EXERCISE PROMPT:
Change "Позвонить" to "Написать" in the data and write the lines out again, keeping everything else the same.

[RECORDS SHOWN]

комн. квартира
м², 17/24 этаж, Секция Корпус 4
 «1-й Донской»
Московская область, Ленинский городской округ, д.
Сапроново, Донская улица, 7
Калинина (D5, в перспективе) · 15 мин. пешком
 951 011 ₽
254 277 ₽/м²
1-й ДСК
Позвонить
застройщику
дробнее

[/RECORDS SHOWN]

EXERCISE RESULT:
комн. квартира
м², 17/24 этаж, Секция Корпус 4
 «1-й Донской»
Московская область, Ленинский городской округ, д.
Сапроново, Донская улица, 7
Калинина (D5, в перспективе) · 15 мин. пешком
 951 011 ₽
254 277 ₽/м²
1-й ДСК
Написать
застройщику
дробнее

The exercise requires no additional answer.